- _Task goal_: Write out every line of the material below word for word, keeping each line as it is.

Dataset records: Begin

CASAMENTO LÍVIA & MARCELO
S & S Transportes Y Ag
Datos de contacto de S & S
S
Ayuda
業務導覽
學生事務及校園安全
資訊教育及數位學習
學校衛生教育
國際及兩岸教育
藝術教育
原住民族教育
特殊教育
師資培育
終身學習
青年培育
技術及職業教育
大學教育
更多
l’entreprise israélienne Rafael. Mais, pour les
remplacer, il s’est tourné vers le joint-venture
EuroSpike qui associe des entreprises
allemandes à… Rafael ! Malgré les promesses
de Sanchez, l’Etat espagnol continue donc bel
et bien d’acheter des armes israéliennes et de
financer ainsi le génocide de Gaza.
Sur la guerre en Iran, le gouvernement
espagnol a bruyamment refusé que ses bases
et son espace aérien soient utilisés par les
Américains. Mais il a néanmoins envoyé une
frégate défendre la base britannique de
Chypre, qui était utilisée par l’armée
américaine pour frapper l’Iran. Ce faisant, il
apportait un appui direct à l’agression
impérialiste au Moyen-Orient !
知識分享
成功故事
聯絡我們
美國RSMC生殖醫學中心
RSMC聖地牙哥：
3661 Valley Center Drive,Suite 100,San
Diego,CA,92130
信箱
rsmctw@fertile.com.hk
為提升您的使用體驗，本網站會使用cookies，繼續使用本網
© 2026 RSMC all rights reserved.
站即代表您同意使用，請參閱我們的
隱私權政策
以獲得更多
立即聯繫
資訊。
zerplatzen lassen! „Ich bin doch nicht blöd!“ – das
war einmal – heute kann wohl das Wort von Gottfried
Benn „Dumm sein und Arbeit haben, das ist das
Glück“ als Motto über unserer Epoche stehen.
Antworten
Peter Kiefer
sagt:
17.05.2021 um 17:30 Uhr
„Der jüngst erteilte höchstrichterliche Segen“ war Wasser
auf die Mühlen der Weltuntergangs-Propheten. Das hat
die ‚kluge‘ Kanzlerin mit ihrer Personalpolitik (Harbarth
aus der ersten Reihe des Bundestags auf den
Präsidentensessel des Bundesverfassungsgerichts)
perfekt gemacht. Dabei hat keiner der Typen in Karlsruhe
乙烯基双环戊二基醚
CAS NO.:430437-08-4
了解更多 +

Dataset records: End

- _Expected answer_:
CASAMENTO LÍVIA & MARCELO
S & S Transportes Y Ag
Datos de contacto de S & S
S
Ayuda
業務導覽
學生事務及校園安全
資訊教育及數位學習
學校衛生教育
國際及兩岸教育
藝術教育
原住民族教育
特殊教育
師資培育
終身學習
青年培育
技術及職業教育
大學教育
更多
l’entreprise israélienne Rafael. Mais, pour les
remplacer, il s’est tourné vers le joint-venture
EuroSpike qui associe des entreprises
allemandes à… Rafael ! Malgré les promesses
de Sanchez, l’Etat espagnol continue donc bel
et bien d’acheter des armes israéliennes et de
financer ainsi le génocide de Gaza.
Sur la guerre en Iran, le gouvernement
espagnol a bruyamment refusé que ses bases
et son espace aérien soient utilisés par les
Américains. Mais il a néanmoins envoyé une
frégate défendre la base britannique de
Chypre, qui était utilisée par l’armée
américaine pour frapper l’Iran. Ce faisant, il
apportait un appui direct à l’agression
impérialiste au Moyen-Orient !
知識分享
成功故事
聯絡我們
美國RSMC生殖醫學中心
RSMC聖地牙哥：
3661 Valley Center Drive,Suite 100,San
Diego,CA,92130
信箱
rsmctw@fertile.com.hk
為提升您的使用體驗，本網站會使用cookies，繼續使用本網
© 2026 RSMC all rights reserved.
站即代表您同意使用，請參閱我們的
隱私權政策
以獲得更多
立即聯繫
資訊。
zerplatzen lassen! „Ich bin doch nicht blöd!“ – das
war einmal – heute kann wohl das Wort von Gottfried
Benn „Dumm sein und Arbeit haben, das ist das
Glück“ als Motto über unserer Epoche stehen.
Antworten
Peter Kiefer
sagt:
17.05.2021 um 17:30 Uhr
„Der jüngst erteilte höchstrichterliche Segen“ war Wasser
auf die Mühlen der Weltuntergangs-Propheten. Das hat
die ‚kluge‘ Kanzlerin mit ihrer Personalpolitik (Harbarth
aus der ersten Reihe des Bundestags auf den
Präsidentensessel des Bundesverfassungsgerichts)
perfekt gemacht. Dabei hat keiner der Typen in Karlsruhe
乙烯基双环戊二基醚
CAS NO.:430437-08-4
了解更多 +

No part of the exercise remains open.